SCIENTISTS based in the USA have uncovered a key mechanism explaining how mitochondrial defects contribute to the development of Type 2 diabetes, a condition that affects millions worldwide.
Mitochondria play a crucial role in generating the energy required for cellular function. However, defects in these energy-producing structures have long been associated with various diseases, including Type 2 diabetes. Patients with the disorder either do not produce enough insulin or cannot effectively use the insulin their pancreas produces, resulting in high blood sugar levels.
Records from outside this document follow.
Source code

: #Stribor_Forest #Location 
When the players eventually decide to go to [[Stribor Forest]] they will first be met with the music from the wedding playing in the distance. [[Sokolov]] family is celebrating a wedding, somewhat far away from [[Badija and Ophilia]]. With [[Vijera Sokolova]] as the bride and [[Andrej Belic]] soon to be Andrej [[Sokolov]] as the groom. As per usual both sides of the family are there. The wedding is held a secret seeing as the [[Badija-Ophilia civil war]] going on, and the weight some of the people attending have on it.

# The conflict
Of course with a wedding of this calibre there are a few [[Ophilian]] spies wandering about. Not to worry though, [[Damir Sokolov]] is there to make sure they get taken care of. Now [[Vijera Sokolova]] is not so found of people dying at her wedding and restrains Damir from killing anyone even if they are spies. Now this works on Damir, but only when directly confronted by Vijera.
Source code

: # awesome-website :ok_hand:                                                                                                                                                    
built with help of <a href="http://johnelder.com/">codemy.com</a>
Previous studies have observed abnormal mitochondria in insulin-producing pancreatic β-cells of diabetic patients, but the reason behind this dysfunction remained unclear. Now, researchers have demonstrated that mitochondrial defects trigger a stress response that affects β-cell maturation and function.
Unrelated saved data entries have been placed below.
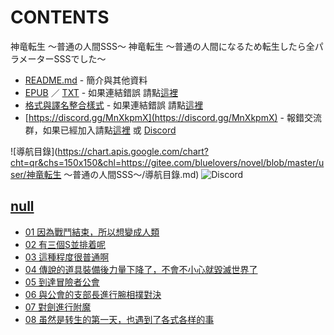 # CONTENTS

神竜転生 ～普通の人間SSS～
神竜転生 ～普通の人間になるため転生したら全パラメーターSSSでした～


- [README.md](README.md) - 簡介與其他資料
- [EPUB](https://gitlab.com/demonovel/epub-txt/blob/master/user_out/%E7%A5%9E%E7%AB%9C%E8%BB%A2%E7%94%9F%20%EF%BD%9E%E6%99%AE%E9%80%9A%E3%81%AE%E4%BA%BA%E9%96%93SSS%EF%BD%9E.epub) ／ [TXT](https://gitlab.com/demonovel/epub-txt/blob/master/user_out/out/%E7%A5%9E%E7%AB%9C%E8%BB%A2%E7%94%9F%20%EF%BD%9E%E6%99%AE%E9%80%9A%E3%81%AE%E4%BA%BA%E9%96%93SSS%EF%BD%9E.out.txt) - 如果連結錯誤 請點[這裡](https://gitlab.com/demonovel/epub-txt/tree/master)
- [格式與譯名整合樣式](https://github.com/bluelovers/node-novel/blob/master/lib/locales/%E7%A5%9E%E7%AB%9C%E8%BB%A2%E7%94%9F%20%EF%BD%9E%E6%99%AE%E9%80%9A%E3%81%AE%E4%BA%BA%E9%96%93SSS%EF%BD%9E.ts) - 如果連結錯誤 請點[這裡](https://github.com/bluelovers/node-novel/tree/master/lib/locales)
- [https://discord.gg/MnXkpmX](https://discord.gg/MnXkpmX) - 報錯交流群，如果已經加入請點[這裡](https://discordapp.com/channels/467794087769014273/467794088285175809) 或 [Discord](https://discordapp.com/channels/@me)


![導航目錄](https://chart.apis.google.com/chart?cht=qr&chs=150x150&chl=https://gitee.com/bluelovers/novel/blob/master/user/神竜転生 ～普通の人間SSS～/導航目錄.md)  ![Discord](https://chart.apis.google.com/chart?cht=qr&chs=150x150&chl=https://discord.gg/MnXkpmX)




## [null](00000_null)

- [01 因為戰鬥結束，所以想變成人類](00000_null/01%20%E5%9B%A0%E7%82%BA%E6%88%B0%E9%AC%A5%E7%B5%90%E6%9D%9F%EF%BC%8C%E6%89%80%E4%BB%A5%E6%83%B3%E8%AE%8A%E6%88%90%E4%BA%BA%E9%A1%9E.txt)
- [02 有三個S並排着呢](00000_null/02%20%E6%9C%89%E4%B8%89%E5%80%8BS%E4%B8%A6%E6%8E%92%E7%9D%80%E5%91%A2.txt)
- [03 這種程度很普通啊](00000_null/03%20%E9%80%99%E7%A8%AE%E7%A8%8B%E5%BA%A6%E5%BE%88%E6%99%AE%E9%80%9A%E5%95%8A.txt)
- [04 傳說的道具裝備後力量下降了，不會不小心就毀滅世界了](00000_null/04%20%E5%82%B3%E8%AA%AA%E7%9A%84%E9%81%93%E5%85%B7%E8%A3%9D%E5%82%99%E5%BE%8C%E5%8A%9B%E9%87%8F%E4%B8%8B%E9%99%8D%E4%BA%86%EF%BC%8C%E4%B8%8D%E6%9C%83%E4%B8%8D%E5%B0%8F%E5%BF%83%E5%B0%B1%E6%AF%80%E6%BB%85%E4%B8%96%E7%95%8C%E4%BA%86.txt)
- [05 到達冒險者公會](00000_null/05%20%E5%88%B0%E9%81%94%E5%86%92%E9%9A%AA%E8%80%85%E5%85%AC%E6%9C%83.txt)
- [06 與公會的支部長進行腕相撲對決](00000_null/06%20%E8%88%87%E5%85%AC%E6%9C%83%E7%9A%84%E6%94%AF%E9%83%A8%E9%95%B7%E9%80%B2%E8%A1%8C%E8%85%95%E7%9B%B8%E6%92%B2%E5%B0%8D%E6%B1%BA.txt)
- [07 對劍進行附魔](00000_null/07%20%E5%B0%8D%E5%8A%8D%E9%80%B2%E8%A1%8C%E9%99%84%E9%AD%94.txt)
- [08 虽然是转生的第一天，也遇到了各式各样的事](00000_null/08%20%E8%99%BD%E7%84%B6%E6%98%AF%E8%BD%AC%E7%94%9F%E7%9A%84%E7%AC%AC%E4%B8%80%E5%A4%A9%EF%BC%8C%E4%B9%9F%E9%81%87%E5%88%B0%E4%BA%86%E5%90%84%E5%BC%8F%E5%90%84%E6%A0%B7%E7%9A%84%E4%BA%8B.txt)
“We wanted to determine which pathways are important for maintaining proper mitochondrial function,” said the study’s authors.
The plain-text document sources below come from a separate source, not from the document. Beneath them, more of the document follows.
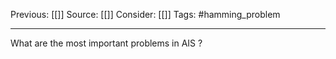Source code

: Previous: [[]]
Source: [[]]
Consider: [[]]
Tags: #hamming_problem
______________
What are the most important problems in AIS ? 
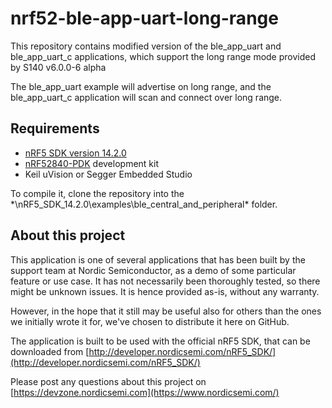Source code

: nrf52-ble-app-uart-long-range
=============================

This repository contains modified version of the ble_app_uart and ble_app_uart_c applications, which support the long range mode provided by S140 v6.0.0-6 alpha

The ble_app_uart example will advertise on long range, and the ble_app_uart_c application will scan and connect over long range. 

Requirements
------------
- [nRF5 SDK version 14.2.0](http://developer.nordicsemi.com/nRF5_SDK/nRF5_SDK_v14.x.x/nRF5_SDK_14.2.0_17b948a.zip) 
- [nRF52840-PDK](https://www.nordicsemi.com/eng/Products/nRF52840-Preview-DK) development kit 
- Keil uVision or Segger Embedded Studio

To compile it, clone the repository into the *\nRF5_SDK_14.2.0\examples\ble_central_and_peripheral\* folder.

About this project
------------------
This application is one of several applications that has been built by the support team at Nordic Semiconductor, as a demo of some particular feature or use case. It has not necessarily been thoroughly tested, so there might be unknown issues. It is hence provided as-is, without any warranty. 

However, in the hope that it still may be useful also for others than the ones we initially wrote it for, we've chosen to distribute it here on GitHub. 

The application is built to be used with the official nRF5 SDK, that can be downloaded from [http://developer.nordicsemi.com/nRF5_SDK/](http://developer.nordicsemi.com/nRF5_SDK/)

Please post any questions about this project on [https://devzone.nordicsemi.com](https://www.nordicsemi.com/)
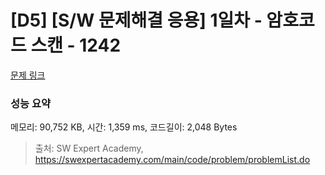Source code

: # [D5] [S/W 문제해결 응용] 1일차 - 암호코드 스캔 - 1242 

[문제 링크](https://swexpertacademy.com/main/code/problem/problemDetail.do?contestProbId=AV15JEKKAM8CFAYD) 

### 성능 요약

메모리: 90,752 KB, 시간: 1,359 ms, 코드길이: 2,048 Bytes



> 출처: SW Expert Academy, https://swexpertacademy.com/main/code/problem/problemList.do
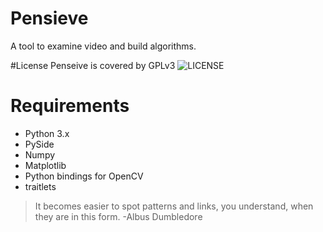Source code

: # Pensieve
A tool to examine video and build algorithms. 

#License
Penseive is covered by GPLv3 ![LICENSE](gpl_logo)
# Requirements
* Python 3.x
* PySide
* Numpy
* Matplotlib
* Python bindings for OpenCV
* traitlets

> It becomes easier to spot patterns and links, you understand, when they are in this form.
> -Albus Dumbledore

[gpl_logo]: https://www.gnu.org/graphics/gplv3-127x51.png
To investigate, the team used mice and disrupted three key mitochondrial components: their DNA, a pathway responsible for removing damaged mitochondria, and another that maintains a healthy mitochondrial population within cells.
“In all three cases, the exact same stress response was turned on, which caused β-cells to become immature, stop making enough insulin, and essentially stop functioning as β-cells,” the authors explained.
Further confirming their findings, the researchers observed the same effects in human pancreatic islet cells. The discovery led the team to investigate whether the stress response extended beyond pancreatic cells. Given that diabetes affects multiple organ systems, they examined liver and fat-storing cells in mice and found similar mitochondrial dysfunction.
“Diabetes is a multi-system disease. You gain weight, your liver produces too much sugar, and your muscles are affected,” said the team.
Their experiments confirmed that mitochondrial stress hindered cell maturation and function in liver and fat cells, further supporting the idea that mitochondrial dysfunction plays a central role in diabetes progression.
Notably, the researchers discovered that mitochondrial damage did not lead to cell death, raising the possibility that reversing the damage could restore normal function. To test this, they administered ISRIB, a drug designed to block the stress response, to mice for four weeks. The results were promising: β-cells regained their ability to regulate glucose levels effectively.
“Losing your β-cells is the most direct path to developing Type 2 diabetes. Our study provides an explanation for what might be happening at the cellular level and how we could intervene to address the root cause,” researchers stated.
The team is now working to further dissect the disrupted cellular pathways and hopes to replicate their findings in diabetic patient samples. If successful, their research could pave the way for new therapeutic strategies aimed at reversing mitochondrial damage and restoring normal insulin function in patients with Type 2 diabetes.
Reference
Walker EM et al. Retrograde mitochondrial signaling governs the identity and maturity of metabolic tissues. Science. 2025;DOI:10.1126/science.adf2034.